LOGSTDBY stmt: update "SCOTT"."EMP"
set
"SAL" = 810
where
"EMPNO" = 7369 and
"SAL" = 800 and
ROWID = 'AAAAAAAAEAAAAAyAAA'
LOGSTDBY status: ORA-01403: no data found
LOGSTDBY id: XID 0x000a.015.000005c1, hSCN 0x0000.000372b0, lSCN 0x0000.000372b0, Thread 1, RBA 0x00b8.0000002a.10, txnCscn 0x0000.000372b9, PID 18086, oracle@xxxxxx (P004)
LOGSTDBY Apply process P004 pid=25 OS id=18086 stopped
Wed Feb 28 11:08:39 2007
Errors in file /u01/app/oracle/admin/STANDBY1/bdump/standby1_lsp0_16624.trc:
ORA-12801: error signaled in parallel query server P004
ORA-01403: no data found
LOGSTDBY Apply process P006 pid=27 OS id=18095 stopped
LOGSTDBY Apply process P007 pid=28 OS id=18098 stopped
LOGSTDBY Apply process P005 pid=26 OS id=18092 stopped
LOGSTDBY Apply process P008 pid=29 OS id=18100 stopped
Wed Feb 28 11:08:43 2007
LOGMINER: Log Auto Delete - deleting: /u02/oradata/STANDBY1/log_STANDBY1_615653782_1_183.log
Deleted file /u02/oradata/STANDBY1/log_STANDBY1_615653782_1_183.log
LOGSTDBY Analyzer process P003 pid=24 OS id=18082 stopped
Wed Feb 28 11:10:15 2007
RFS[1]: Successfully opened standby log 3: '/u04/oradata/STANDBY1/redolog3STANDBY1.log'
Wed Feb 28 11:10:15 2007
RFS LogMiner: Client enabled and ready for notification
Wed Feb 28 11:10:15 2007
RFS LogMiner: Registered logfile [/u02/oradata/STANDBY1/log_STANDBY1_615653782_1_185.log] to LogMiner session id [1]


I still need to read about this registration process. Fearing that I would have "reinstatiate" the table (ie, like I might have to in Streams), all I did was update the table again back to what it was on the standby (no, I did not rollback because it was already committed; it was pretty much like a flashback), and restart the APPLY process. Very smooth and very intelligent.

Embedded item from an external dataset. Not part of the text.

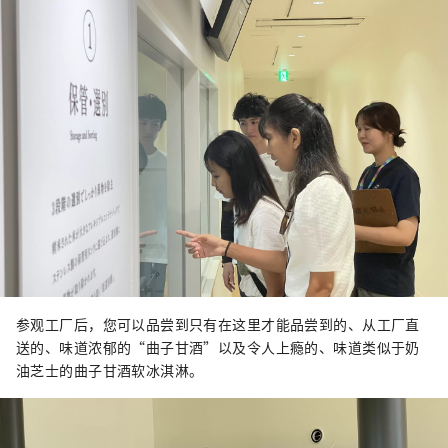
参观工厂后，您可以品尝到只有在这里才能品尝到的、从工厂直
送的、味道浓郁的“曲子甘酒”以及令人上瘾的、味道类似于奶
油芝士的曲子甘酒软冰淇淋。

Obviously, my early steps in Logical standbys and Streams in general are nothing new or earth-shattering for those who have already been around the block a few times. However, coming this far, I have to wonder why Streams is so difficult. For that matter, why are many other features so mind-boggling complicated and difficult to setup (LDAP or Advanced Replication just to name a couple)? Kudos to whoever worked on Streams, Logical Standbys in particular. While I still have some gripes about Streams in general, this exercise has given me some hope and a glimpse at a brighter future.